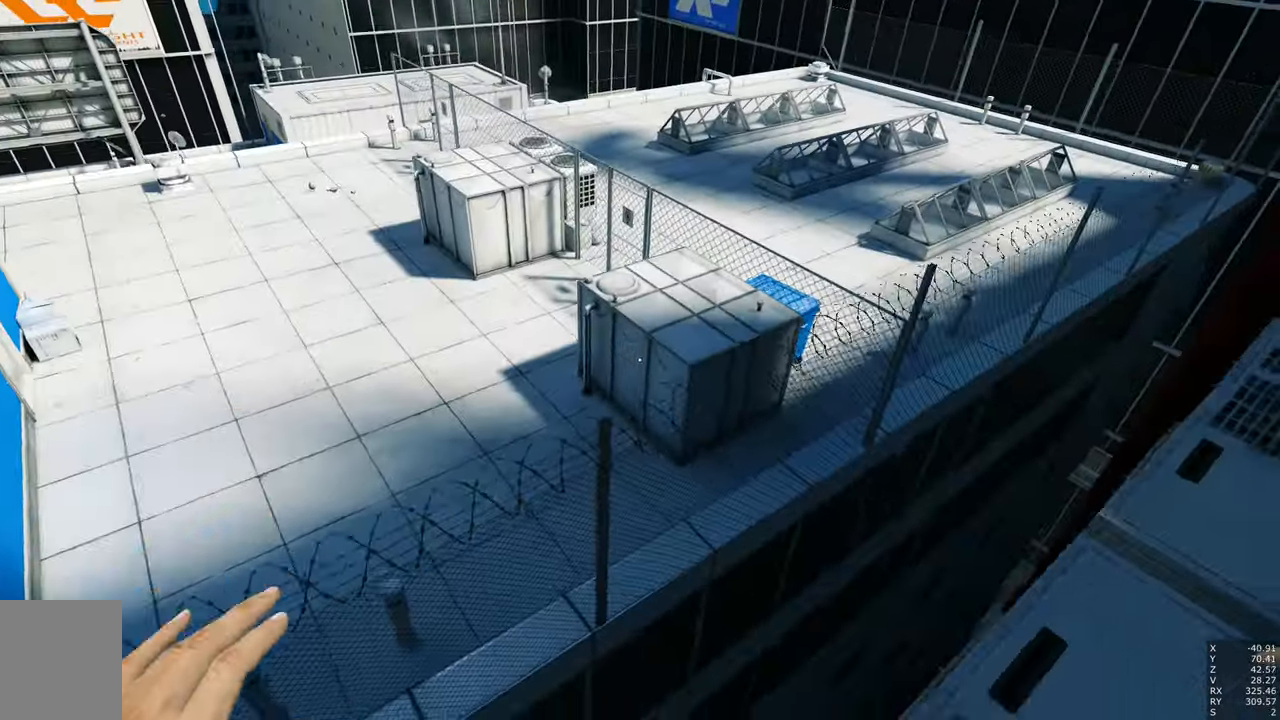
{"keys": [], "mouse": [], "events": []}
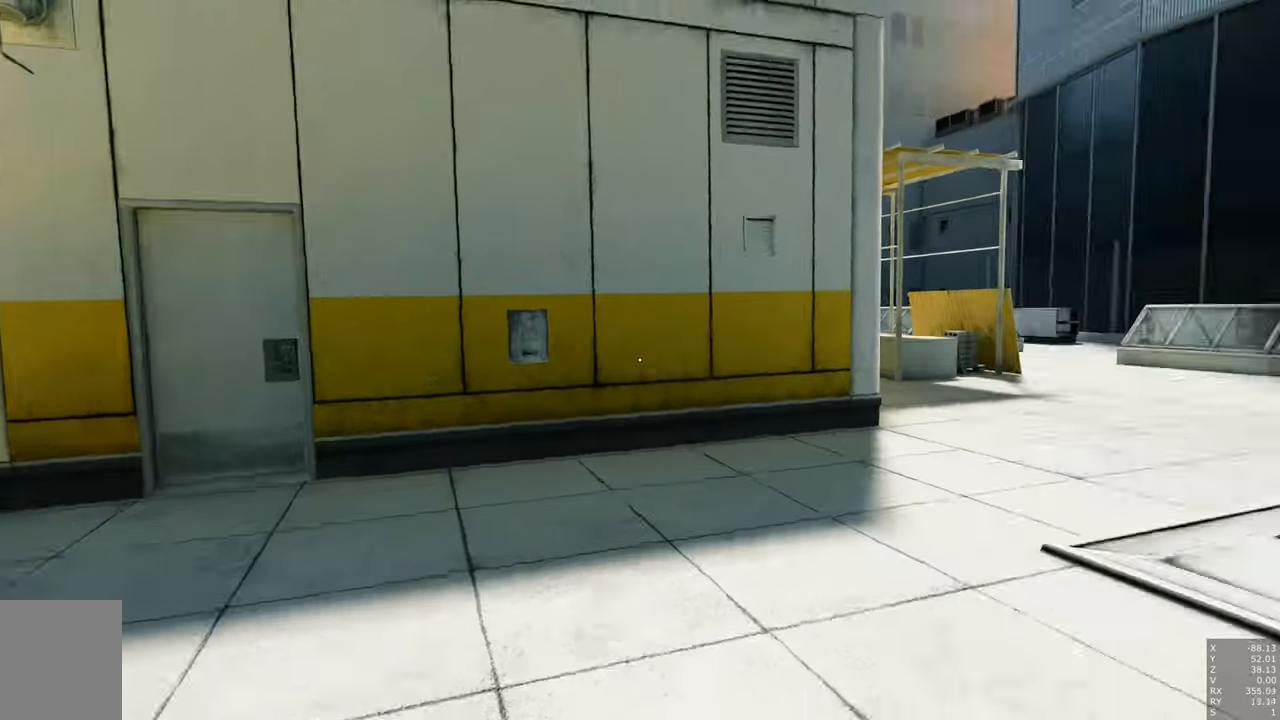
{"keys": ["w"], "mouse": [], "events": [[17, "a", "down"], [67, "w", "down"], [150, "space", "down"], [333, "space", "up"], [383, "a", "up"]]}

━━━

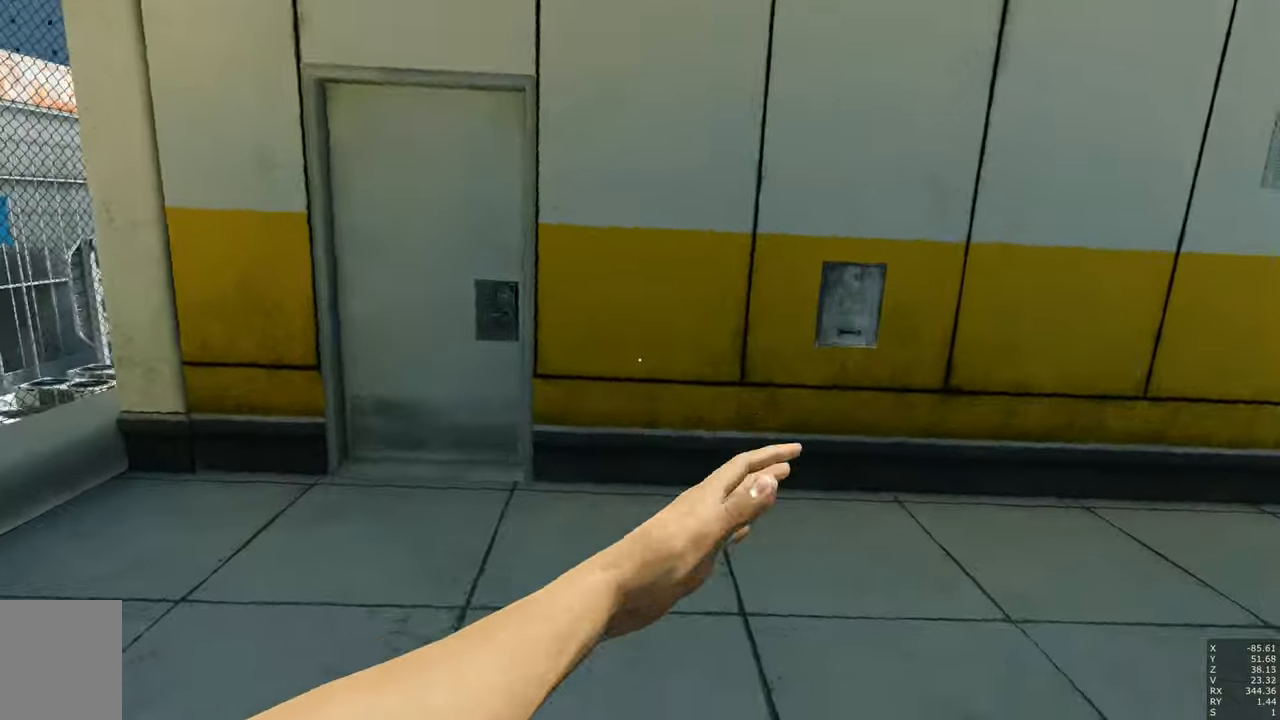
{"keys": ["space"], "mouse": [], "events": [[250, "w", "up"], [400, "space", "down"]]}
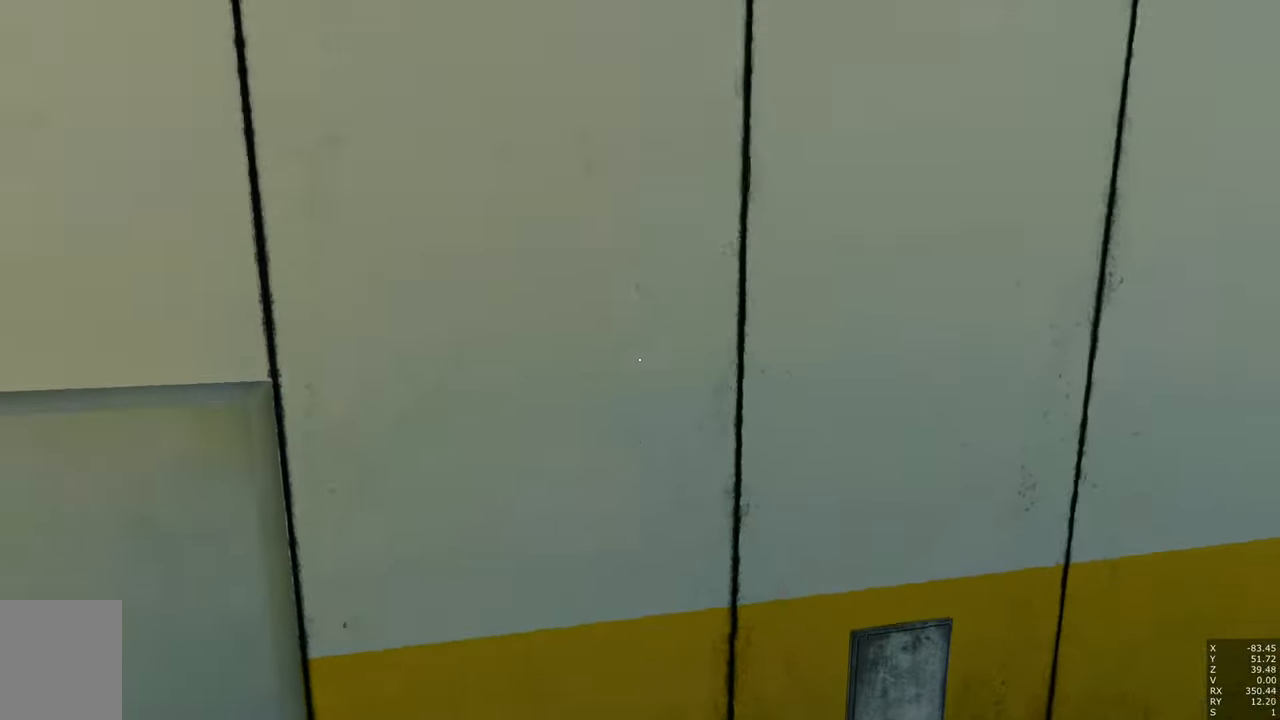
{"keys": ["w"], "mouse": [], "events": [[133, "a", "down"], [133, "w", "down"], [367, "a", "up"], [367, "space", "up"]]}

━━━

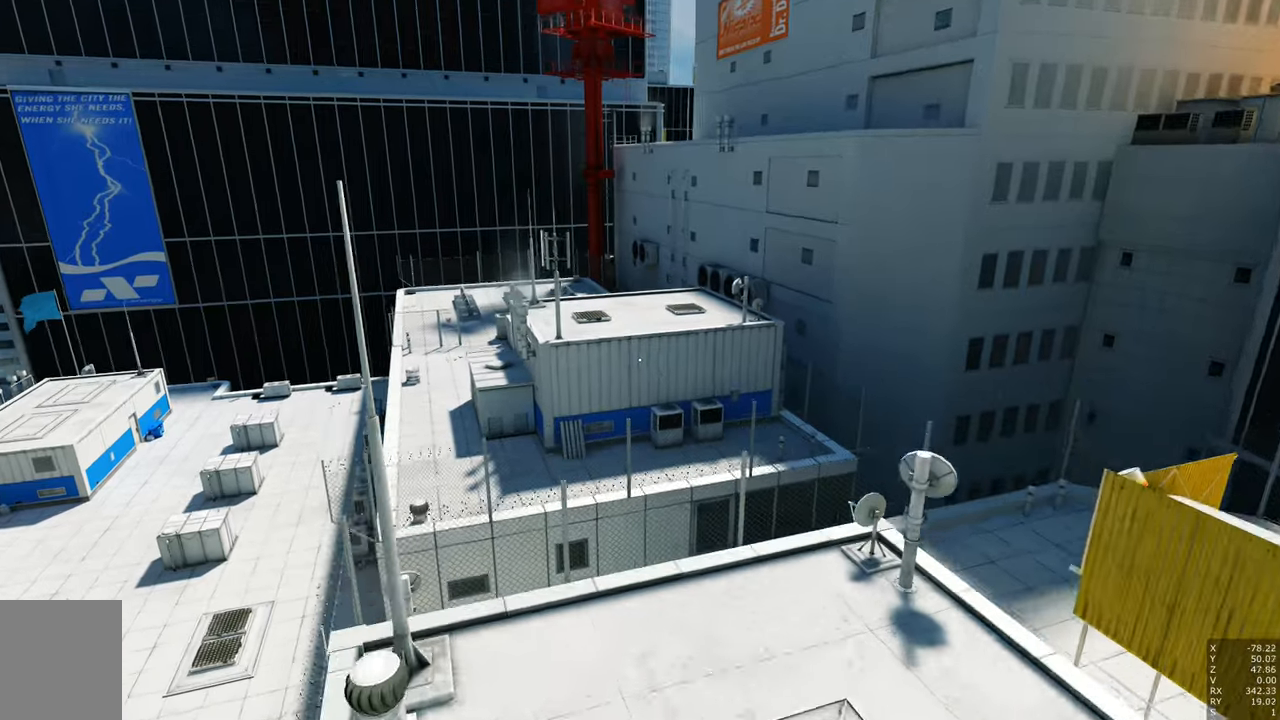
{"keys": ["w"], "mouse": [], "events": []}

━━━

Report each line of the material in which the string "down" occurs.

◆ **Reply to the exercise**
{"keys": ["w"], "mouse": [], "events": [[17, "a", "down"], [67, "w", "down"], [150, "space", "down"], [333, "space", "up"], [383, "a", "up"]]}
{"keys": ["space"], "mouse": [], "events": [[250, "w", "up"], [400, "space", "down"]]}
{"keys": ["w"], "mouse": [], "events": [[133, "a", "down"], [133, "w", "down"], [367, "a", "up"], [367, "space", "up"]]}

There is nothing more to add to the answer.